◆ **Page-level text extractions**

-=-=-=-=-

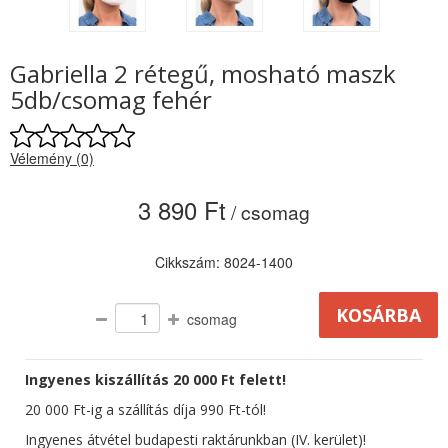
Gabriella 2 rétegű, mosható maszk
5db/csomag fehér
Vélemény (0)
3 890 Ft
/ csomag
Cikkszám: 8024-1400
csomag
Ingyenes kiszállítás 20 000 Ft felett!
20 000 Ft-ig a szállítás díja 990 Ft-tól!
Ingyenes átvétel budapesti raktárunkban (IV. kerület)!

-=-=-=-=-

◆ **Try it**
Could you return the lines in the entries above that contain "Ingyenes"?

◆ **Answer to this exercise**
Ingyenes kiszállítás 20 000 Ft felett!
Ingyenes átvétel budapesti raktárunkban (IV. kerület)!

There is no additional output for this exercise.